Scala doesn't seem to provide
uniqMap
.Sorry, this is the first Ruby issue I've created or being involved with, so I'm not sure why this was pointed out. Is this a usual consideration for new features?
When trying to add a functional shorthand, it is common to compare it against other functional languages to see if it or a close synonym is commonly used because many people working with functional operations find it useful to have such a shorthand. So, not unusual.
Considering the above, I think the motivation is too weak to provide
uniq_map
.Your points are very valid, and I appreciate the response. What is the usual process for deciding on whether or not to accept a feature?

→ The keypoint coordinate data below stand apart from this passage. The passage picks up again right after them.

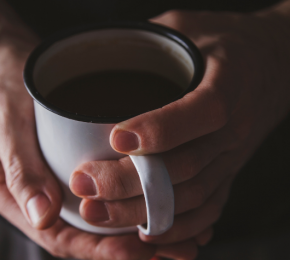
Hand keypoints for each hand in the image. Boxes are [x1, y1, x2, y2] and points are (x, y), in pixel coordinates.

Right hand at [0, 26, 189, 259]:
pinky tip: (158, 200)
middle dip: (121, 247)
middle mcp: (39, 195)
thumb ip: (20, 170)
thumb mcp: (3, 125)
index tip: (133, 252)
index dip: (95, 249)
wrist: (3, 65)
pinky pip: (102, 188)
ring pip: (96, 215)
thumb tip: (43, 217)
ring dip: (132, 228)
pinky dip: (130, 199)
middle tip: (164, 249)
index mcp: (14, 197)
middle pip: (82, 233)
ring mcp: (57, 179)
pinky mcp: (73, 162)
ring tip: (173, 237)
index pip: (56, 236)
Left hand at [69, 6, 289, 259]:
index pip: (201, 112)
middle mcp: (234, 127)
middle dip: (131, 181)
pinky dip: (178, 227)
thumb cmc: (224, 43)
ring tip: (97, 212)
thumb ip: (147, 39)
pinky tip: (144, 232)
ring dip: (143, 211)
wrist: (275, 64)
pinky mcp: (228, 172)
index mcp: (230, 82)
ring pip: (191, 195)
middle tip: (85, 184)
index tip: (115, 140)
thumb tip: (96, 51)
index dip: (161, 130)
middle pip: (186, 165)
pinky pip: (208, 209)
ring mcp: (233, 156)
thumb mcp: (188, 26)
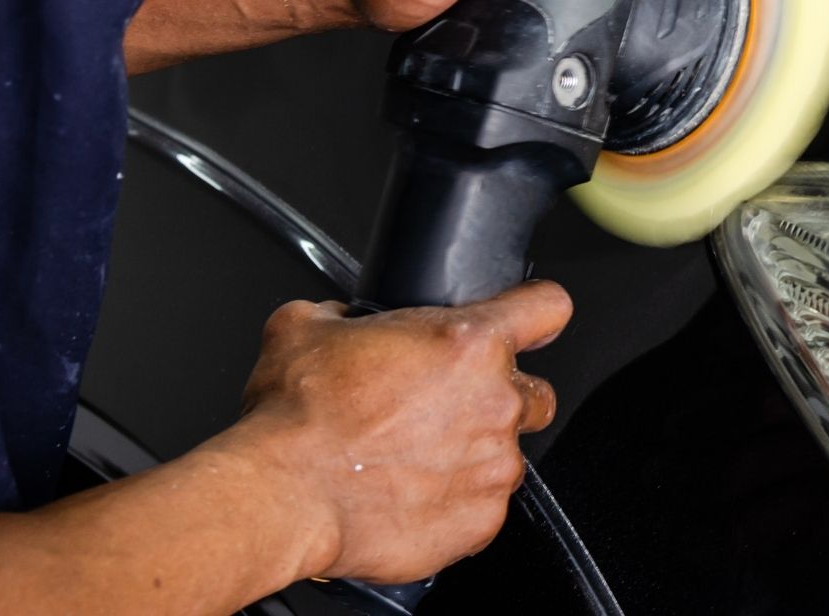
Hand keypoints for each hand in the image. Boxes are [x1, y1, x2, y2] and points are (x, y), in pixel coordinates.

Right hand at [230, 281, 571, 583]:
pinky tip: (411, 494)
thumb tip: (341, 319)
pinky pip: (485, 505)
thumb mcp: (304, 328)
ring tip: (416, 459)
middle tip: (445, 409)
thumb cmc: (297, 418)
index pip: (547, 308)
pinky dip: (457, 501)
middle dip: (499, 397)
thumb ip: (342, 314)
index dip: (537, 312)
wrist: (281, 494)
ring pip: (508, 452)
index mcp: (468, 342)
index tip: (532, 323)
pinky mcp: (482, 520)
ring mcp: (495, 464)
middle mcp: (495, 401)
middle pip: (534, 391)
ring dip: (474, 453)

Consensus-building mostly.
I don’t think that #uniq_map
is a good addition because it is only sugar over .map {}.uniq
and cannot sugar over .map {}.uniq {}
, and I think that — with the exception of the intermediate hash-size preallocation — #reduce
or .uniq {}.map {}
will be as or more efficient than #uniq_map
. I don’t have benchmarks, though.
Updated by rubyFeedback (robert heiler) 2 months ago
joshuay03 wrote:
What is the usual process for deciding on whether or not to accept a feature?
Ultimately you only have to convince matz. :)
However had, matz may also request additional information and/or use case and
"usefulness" of suggestions. Once features are added it is difficult to remove
them due to backwards compatibility.
I am not really invested in the proposal here, so I will not comment much at
all. The way how I use ruby I use .map {} a lot, and .uniq sometimes, but I
don't think I really had major use cases for combining the above into one
method call. Note that I also don't use .flat_map either - I kind of prefer
to stay with one-word methods when possible. They seem to make more sense to
my brain. (I understand a rationale for e. g. library authors where efficiency
may be more important, but personally I use ruby as kind of "syntax sugar"
over C, the operating system and everyday tasks - ruby is really like the
ultimate glue language the way how I use it. But that's just a side comment,
I completely understand different people using ruby differently; just for my
own use cases I don't seem to need .uniq_map or .flat_map. By the way, I also
find it harder to remember the method names for two-word methods, e. g.
.map_uniq or .map_flat; that's also one reason I stick with oldschool method
chaining. Perhaps I am getting old ... .lazy is a bit different in that it
also defers using something at "when it is needed", along with the functional
use cases it has, which I think is different to both .flat_map and .uniq_map.)